According to a post which detailed the allegations, after Ms. C became pregnant, Cai’s mother arranged for Ms. C to be paid off and surveilled by a private investigator to ensure the pregnancy was not fake.
“This matter is extremely complicated,” the post reads. “Ms. C has been seriously injured [by it].”
The claims were later backed up by WeChat screenshots and voice recordings attributed to Cai’s mother, as well as ultrasound photos of the baby and abortion records.
On Weibo, the hashtag discussing the allegations has garnered nearly 3 billion views since the story was posted. Netizens are following the unfolding saga with a moralistic fervor, with some even calling for the Cai to be blacklisted as a media figure.
With all the controversy surrounding celebrity Cai Xukun this week, some fans have apparently decided that it’s time to get rid of some stuff that no longer sparks joy. pic.twitter.com/hYxDRFKn4w
— Manya Koetse (@manyapan) July 3, 2023
After days of social media uproar, Cai finally responded on Weibo, where he has over 39 million followers. He admitted that he’d had a relationship with Ms. C. However, he wrote, “What needs to be clarified to everyone and to the media is that the relationship between Ms. C and I was voluntary…there was no so-called ‘forced abortion.’”
Cai is the third Prada brand ambassador to crash and burn online in recent years. Last fall, actor Li Yifeng, another Prada representative, was detained by authorities for soliciting prostitutes; before that, actress Zheng Shuang was called out by her ex-boyfriend, who revealed that she had considered asking her surrogate mother to terminate a seven-month pregnancy.
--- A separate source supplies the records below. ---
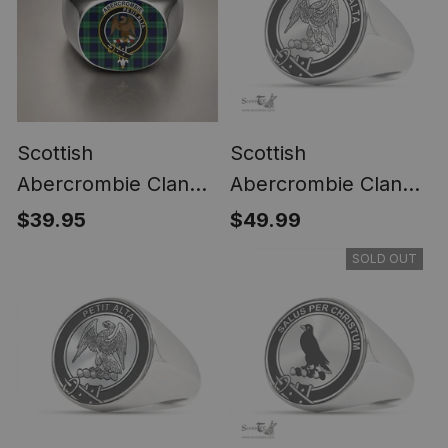
Scottish
Scottish
Abercrombie Clan
Abercrombie Clan
Crest Tartan Ring
Tartan Ring -
$39.95
$49.99
Engraved Signet
SOLD OUT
Both revelations resulted in major online backlash.
Prada ended its partnership with Li and Zheng in the aftermath of their scandals, though it has yet to announce a decision with regards to Cai, who is arguably their highest-profile ambassador.
One netizen asked, “Is Prada dead?”
“Their contract [with Cai Xukun] is still not canceled…boycott all brands that still endorse Cai Xukun.”
Cai has been one of the faces of Prada since 2019, a partnership that exemplified the brand’s plan to expand its market share in China. The country’s ‘idol culture,’ a phenomenon most prevalent in East Asia wherein millions of young fans obsess over multi-hyphenate idols, is a proven driver of sales. According to The China Project, some 500 million Chinese consumers are “ready to spend money on an idol.”
However, scandals and government crackdowns in the past two years have dampened the positive effect of the so-called ‘idol economy’. Idol Kris Wu’s high-profile arrest on rape charges and the near-simultaneous suppression of celebrity worship in 2021 were a significant turning point in the power of idol culture in China.
One netizen commented, “Will Prada still dare to partner with Chinese idols in the future?”
For Prada, at least, it remains to be seen whether tapping into idol culture might be more trouble than it’s worth.